* Dataset entries *
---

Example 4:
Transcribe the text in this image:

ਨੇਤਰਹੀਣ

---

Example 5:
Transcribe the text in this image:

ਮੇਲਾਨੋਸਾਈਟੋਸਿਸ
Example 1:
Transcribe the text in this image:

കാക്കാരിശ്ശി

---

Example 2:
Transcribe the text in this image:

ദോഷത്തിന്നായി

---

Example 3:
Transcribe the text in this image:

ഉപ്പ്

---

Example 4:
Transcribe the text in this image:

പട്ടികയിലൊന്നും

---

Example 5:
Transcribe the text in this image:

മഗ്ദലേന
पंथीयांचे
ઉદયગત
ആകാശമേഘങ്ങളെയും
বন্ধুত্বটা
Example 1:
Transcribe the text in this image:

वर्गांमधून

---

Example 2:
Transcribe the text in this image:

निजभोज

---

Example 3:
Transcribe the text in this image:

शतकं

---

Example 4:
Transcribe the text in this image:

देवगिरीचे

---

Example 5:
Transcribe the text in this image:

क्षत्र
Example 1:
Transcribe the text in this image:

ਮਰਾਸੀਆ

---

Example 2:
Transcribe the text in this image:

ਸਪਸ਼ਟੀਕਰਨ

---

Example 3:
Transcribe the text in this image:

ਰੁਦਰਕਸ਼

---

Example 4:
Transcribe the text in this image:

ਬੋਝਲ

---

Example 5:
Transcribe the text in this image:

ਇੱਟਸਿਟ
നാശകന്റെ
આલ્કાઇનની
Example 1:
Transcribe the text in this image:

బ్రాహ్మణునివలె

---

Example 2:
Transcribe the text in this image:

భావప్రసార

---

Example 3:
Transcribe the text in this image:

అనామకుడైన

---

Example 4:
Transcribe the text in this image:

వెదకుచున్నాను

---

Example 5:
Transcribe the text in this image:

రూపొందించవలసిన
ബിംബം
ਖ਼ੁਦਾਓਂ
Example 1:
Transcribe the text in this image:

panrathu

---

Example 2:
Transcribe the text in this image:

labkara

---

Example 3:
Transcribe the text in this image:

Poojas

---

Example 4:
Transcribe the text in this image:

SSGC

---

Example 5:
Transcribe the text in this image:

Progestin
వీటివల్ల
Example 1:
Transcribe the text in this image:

* What needs to be done *
Quote every one of the rows above, line by line, without changing anything.

* Right answer *
---

Example 4:
Transcribe the text in this image:

ਨੇਤਰਹੀਣ

---

Example 5:
Transcribe the text in this image:

ਮੇਲਾਨੋਸਾਈਟੋਸਿਸ
Example 1:
Transcribe the text in this image:

കാക്കാരിശ്ശി

---

Example 2:
Transcribe the text in this image:

ദോഷത്തിന്നായി

---

Example 3:
Transcribe the text in this image:

ഉപ്പ്

---

Example 4:
Transcribe the text in this image:

പട്ടികയിലൊന്നും

---

Example 5:
Transcribe the text in this image:

മഗ്ദലേന
पंथीयांचे
ઉદયગત
ആകാശമേഘങ്ങളെയും
বন্ধুত্বটা
Example 1:
Transcribe the text in this image:

वर्गांमधून

---

Example 2:
Transcribe the text in this image:

निजभोज

---

Example 3:
Transcribe the text in this image:

शतकं

---

Example 4:
Transcribe the text in this image:

देवगिरीचे

---

Example 5:
Transcribe the text in this image:

क्षत्र
Example 1:
Transcribe the text in this image:

ਮਰਾਸੀਆ

---

Example 2:
Transcribe the text in this image:

ਸਪਸ਼ਟੀਕਰਨ

---

Example 3:
Transcribe the text in this image:

ਰੁਦਰਕਸ਼

---

Example 4:
Transcribe the text in this image:

ਬੋਝਲ

---

Example 5:
Transcribe the text in this image:

ਇੱਟਸਿਟ
നാശകന്റെ
આલ્કાઇનની
Example 1:
Transcribe the text in this image:

బ్రాహ్మణునివలె

---

Example 2:
Transcribe the text in this image:

భావప్రసార

---

Example 3:
Transcribe the text in this image:

అనామకుడైన

---

Example 4:
Transcribe the text in this image:

వెదకుచున్నాను

---

Example 5:
Transcribe the text in this image:

రూపొందించవలసిన
ബിംബം
ਖ਼ੁਦਾਓਂ
Example 1:
Transcribe the text in this image:

panrathu

---

Example 2:
Transcribe the text in this image:

labkara

---

Example 3:
Transcribe the text in this image:

Poojas

---

Example 4:
Transcribe the text in this image:

SSGC

---

Example 5:
Transcribe the text in this image:

Progestin
వీటివల్ల
Example 1:
Transcribe the text in this image:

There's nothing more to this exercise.